### Materials provided
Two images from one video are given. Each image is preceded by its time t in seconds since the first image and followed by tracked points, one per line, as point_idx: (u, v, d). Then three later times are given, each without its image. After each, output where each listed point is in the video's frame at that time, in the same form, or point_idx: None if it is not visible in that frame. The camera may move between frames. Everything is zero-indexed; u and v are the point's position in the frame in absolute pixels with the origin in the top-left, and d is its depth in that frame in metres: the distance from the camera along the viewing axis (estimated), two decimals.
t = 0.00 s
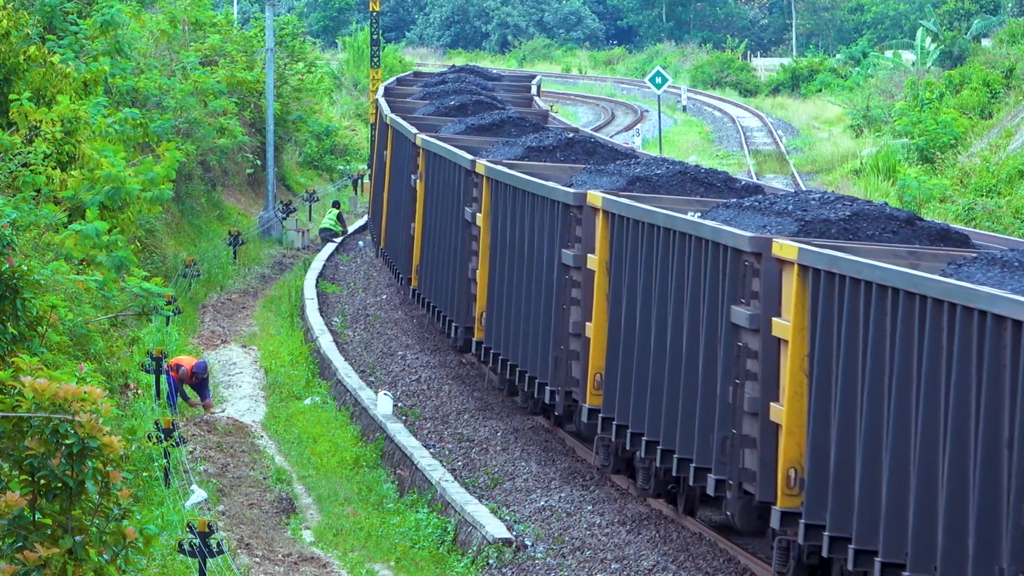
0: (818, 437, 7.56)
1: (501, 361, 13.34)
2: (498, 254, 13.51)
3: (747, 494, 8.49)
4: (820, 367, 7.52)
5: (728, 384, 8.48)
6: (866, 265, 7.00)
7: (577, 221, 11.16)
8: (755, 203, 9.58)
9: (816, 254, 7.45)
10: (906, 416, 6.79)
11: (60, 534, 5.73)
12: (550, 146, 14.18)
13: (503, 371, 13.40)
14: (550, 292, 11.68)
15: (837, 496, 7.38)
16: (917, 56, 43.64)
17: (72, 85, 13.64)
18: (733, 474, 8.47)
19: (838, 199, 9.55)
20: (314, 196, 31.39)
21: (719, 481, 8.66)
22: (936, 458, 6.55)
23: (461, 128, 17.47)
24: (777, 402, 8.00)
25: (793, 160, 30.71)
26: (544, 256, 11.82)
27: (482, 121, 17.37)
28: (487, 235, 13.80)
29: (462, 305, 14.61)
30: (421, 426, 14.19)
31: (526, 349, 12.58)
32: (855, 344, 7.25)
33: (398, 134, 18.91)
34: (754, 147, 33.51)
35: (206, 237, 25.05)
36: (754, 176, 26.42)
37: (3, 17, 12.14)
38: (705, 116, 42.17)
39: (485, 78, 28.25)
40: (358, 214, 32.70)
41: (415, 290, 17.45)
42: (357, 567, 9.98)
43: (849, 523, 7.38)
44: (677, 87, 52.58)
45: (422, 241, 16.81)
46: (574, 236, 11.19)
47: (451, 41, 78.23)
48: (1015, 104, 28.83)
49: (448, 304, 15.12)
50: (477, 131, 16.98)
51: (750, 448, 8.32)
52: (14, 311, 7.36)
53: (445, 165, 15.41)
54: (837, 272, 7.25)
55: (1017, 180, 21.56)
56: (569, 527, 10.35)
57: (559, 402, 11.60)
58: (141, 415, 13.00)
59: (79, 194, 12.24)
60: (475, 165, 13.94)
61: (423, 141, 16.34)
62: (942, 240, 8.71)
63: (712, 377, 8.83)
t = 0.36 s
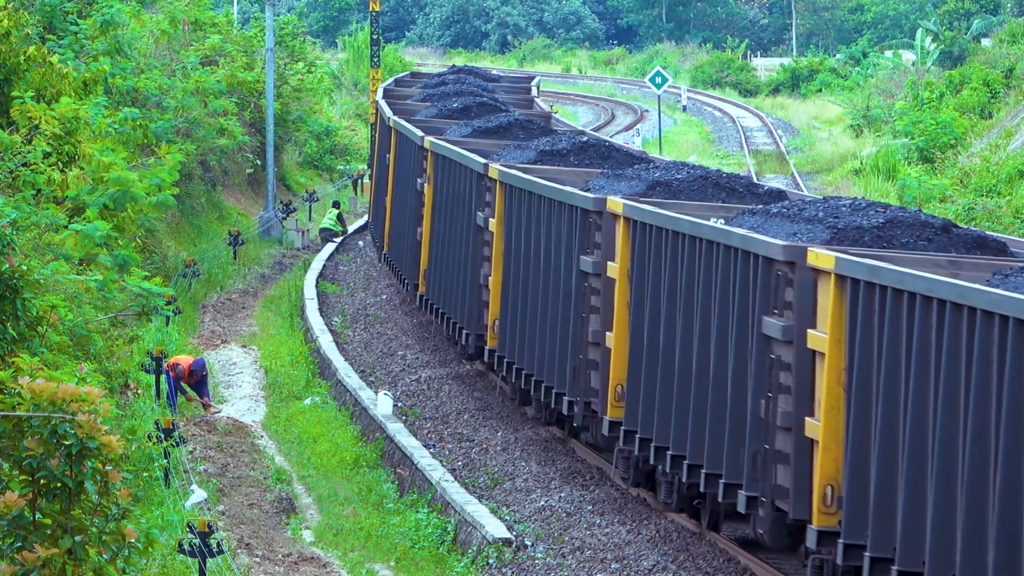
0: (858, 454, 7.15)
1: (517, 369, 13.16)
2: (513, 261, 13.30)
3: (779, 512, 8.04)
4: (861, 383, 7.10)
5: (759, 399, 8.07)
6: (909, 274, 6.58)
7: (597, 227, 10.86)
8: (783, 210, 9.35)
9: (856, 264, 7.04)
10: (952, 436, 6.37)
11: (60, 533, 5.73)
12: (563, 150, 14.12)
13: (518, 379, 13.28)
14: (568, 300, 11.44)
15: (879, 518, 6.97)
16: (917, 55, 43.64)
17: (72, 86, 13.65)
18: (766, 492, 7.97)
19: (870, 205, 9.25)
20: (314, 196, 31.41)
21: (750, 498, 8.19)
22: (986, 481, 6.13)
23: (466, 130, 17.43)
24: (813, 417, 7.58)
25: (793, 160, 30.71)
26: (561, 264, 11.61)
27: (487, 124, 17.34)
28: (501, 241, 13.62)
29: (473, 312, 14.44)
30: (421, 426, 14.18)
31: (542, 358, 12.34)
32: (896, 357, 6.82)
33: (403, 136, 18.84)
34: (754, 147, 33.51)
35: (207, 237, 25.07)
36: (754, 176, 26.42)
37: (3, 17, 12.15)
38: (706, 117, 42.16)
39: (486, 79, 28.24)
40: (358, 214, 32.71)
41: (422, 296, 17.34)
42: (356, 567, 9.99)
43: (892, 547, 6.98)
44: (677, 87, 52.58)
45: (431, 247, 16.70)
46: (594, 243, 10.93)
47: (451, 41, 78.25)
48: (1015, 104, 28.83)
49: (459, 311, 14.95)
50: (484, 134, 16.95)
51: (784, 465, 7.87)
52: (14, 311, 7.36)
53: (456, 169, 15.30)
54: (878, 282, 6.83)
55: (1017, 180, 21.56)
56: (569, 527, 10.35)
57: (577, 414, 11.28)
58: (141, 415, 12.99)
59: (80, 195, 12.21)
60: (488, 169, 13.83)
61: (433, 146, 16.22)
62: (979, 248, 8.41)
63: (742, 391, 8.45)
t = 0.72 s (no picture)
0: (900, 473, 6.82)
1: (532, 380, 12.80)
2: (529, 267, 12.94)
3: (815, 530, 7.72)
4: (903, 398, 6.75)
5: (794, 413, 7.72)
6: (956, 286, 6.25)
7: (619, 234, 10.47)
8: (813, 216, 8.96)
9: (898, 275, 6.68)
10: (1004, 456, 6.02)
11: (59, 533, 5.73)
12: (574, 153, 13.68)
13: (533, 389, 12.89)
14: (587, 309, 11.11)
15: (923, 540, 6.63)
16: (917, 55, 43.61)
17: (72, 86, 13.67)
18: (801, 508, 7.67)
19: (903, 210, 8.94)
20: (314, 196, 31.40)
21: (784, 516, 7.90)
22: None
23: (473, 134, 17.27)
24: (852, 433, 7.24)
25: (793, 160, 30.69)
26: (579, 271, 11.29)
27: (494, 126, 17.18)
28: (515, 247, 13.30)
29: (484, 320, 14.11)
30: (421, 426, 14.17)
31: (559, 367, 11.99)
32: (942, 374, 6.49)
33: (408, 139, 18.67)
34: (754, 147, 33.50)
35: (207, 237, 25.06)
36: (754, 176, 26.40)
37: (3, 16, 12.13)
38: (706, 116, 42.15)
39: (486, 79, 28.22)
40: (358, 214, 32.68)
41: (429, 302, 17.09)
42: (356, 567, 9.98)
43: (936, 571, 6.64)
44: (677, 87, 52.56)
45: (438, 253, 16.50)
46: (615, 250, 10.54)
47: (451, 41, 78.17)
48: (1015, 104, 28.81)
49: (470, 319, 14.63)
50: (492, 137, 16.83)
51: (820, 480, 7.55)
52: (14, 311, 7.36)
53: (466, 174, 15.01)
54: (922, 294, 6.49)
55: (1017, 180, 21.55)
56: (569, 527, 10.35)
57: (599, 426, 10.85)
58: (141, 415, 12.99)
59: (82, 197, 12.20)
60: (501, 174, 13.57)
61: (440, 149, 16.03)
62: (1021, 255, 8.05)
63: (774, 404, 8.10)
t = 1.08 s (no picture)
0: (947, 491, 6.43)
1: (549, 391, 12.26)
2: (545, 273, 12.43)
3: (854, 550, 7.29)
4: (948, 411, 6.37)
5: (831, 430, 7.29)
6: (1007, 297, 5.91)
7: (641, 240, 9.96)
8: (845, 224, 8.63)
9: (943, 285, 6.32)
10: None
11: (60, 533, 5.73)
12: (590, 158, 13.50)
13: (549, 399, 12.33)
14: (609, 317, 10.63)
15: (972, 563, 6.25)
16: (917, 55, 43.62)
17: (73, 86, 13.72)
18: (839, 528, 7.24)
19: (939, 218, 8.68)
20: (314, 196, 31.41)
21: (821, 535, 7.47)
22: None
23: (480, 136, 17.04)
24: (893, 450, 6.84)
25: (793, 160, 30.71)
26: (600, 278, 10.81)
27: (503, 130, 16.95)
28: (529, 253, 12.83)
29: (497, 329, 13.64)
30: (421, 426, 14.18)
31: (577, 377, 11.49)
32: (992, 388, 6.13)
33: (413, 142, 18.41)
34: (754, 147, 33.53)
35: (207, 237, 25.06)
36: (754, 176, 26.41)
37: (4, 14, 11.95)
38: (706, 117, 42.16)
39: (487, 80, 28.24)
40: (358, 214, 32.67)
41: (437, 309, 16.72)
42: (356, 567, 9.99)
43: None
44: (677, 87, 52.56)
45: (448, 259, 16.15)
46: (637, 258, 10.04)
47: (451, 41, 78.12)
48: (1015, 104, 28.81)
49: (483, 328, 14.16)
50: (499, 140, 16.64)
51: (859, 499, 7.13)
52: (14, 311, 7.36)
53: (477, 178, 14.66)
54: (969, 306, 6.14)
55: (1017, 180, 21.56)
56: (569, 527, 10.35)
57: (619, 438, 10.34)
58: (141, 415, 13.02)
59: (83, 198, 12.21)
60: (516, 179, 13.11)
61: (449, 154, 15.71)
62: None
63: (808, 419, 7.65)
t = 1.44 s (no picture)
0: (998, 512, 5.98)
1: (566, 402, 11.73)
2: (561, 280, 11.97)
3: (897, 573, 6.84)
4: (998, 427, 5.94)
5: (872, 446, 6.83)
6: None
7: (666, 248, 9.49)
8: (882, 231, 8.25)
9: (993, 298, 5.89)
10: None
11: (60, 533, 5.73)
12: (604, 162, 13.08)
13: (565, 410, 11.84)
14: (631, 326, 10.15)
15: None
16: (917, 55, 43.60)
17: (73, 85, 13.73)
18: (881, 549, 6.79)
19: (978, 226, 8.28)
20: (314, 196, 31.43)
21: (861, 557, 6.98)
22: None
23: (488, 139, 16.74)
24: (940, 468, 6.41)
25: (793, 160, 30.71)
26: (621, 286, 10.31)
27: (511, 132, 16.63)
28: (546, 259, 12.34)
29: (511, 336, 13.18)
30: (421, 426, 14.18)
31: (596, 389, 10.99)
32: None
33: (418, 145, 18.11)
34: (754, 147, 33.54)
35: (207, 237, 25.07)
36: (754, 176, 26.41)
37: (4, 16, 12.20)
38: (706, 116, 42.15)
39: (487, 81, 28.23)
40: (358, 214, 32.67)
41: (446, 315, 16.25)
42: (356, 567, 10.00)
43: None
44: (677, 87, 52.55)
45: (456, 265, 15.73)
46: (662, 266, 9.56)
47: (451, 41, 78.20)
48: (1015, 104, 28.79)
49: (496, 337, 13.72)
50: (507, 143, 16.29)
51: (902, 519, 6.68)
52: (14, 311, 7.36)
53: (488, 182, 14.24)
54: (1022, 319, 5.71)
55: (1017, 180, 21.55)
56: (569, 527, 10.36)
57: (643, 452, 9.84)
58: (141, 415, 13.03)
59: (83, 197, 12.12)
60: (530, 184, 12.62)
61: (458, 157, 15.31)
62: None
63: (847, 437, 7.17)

### Exercise requirements
Starting at the line with "33: (418, 145, 18.11)", copy every line down to the last one above, exactly as written and with nothing else.

### Task solution
33: (418, 145, 18.11)
34: (754, 147, 33.54)
35: (207, 237, 25.07)
36: (754, 176, 26.41)
37: (4, 16, 12.20)
38: (706, 116, 42.15)
39: (487, 81, 28.23)
40: (358, 214, 32.67)
41: (446, 315, 16.25)
42: (356, 567, 10.00)
43: None
44: (677, 87, 52.55)
45: (456, 265, 15.73)
46: (662, 266, 9.56)
47: (451, 41, 78.20)
48: (1015, 104, 28.79)
49: (496, 337, 13.72)
50: (507, 143, 16.29)
51: (902, 519, 6.68)
52: (14, 311, 7.36)
53: (488, 182, 14.24)
54: (1022, 319, 5.71)
55: (1017, 180, 21.55)
56: (569, 527, 10.36)
57: (643, 452, 9.84)
58: (141, 415, 13.03)
59: (83, 197, 12.12)
60: (530, 184, 12.62)
61: (458, 157, 15.31)
62: None
63: (847, 437, 7.17)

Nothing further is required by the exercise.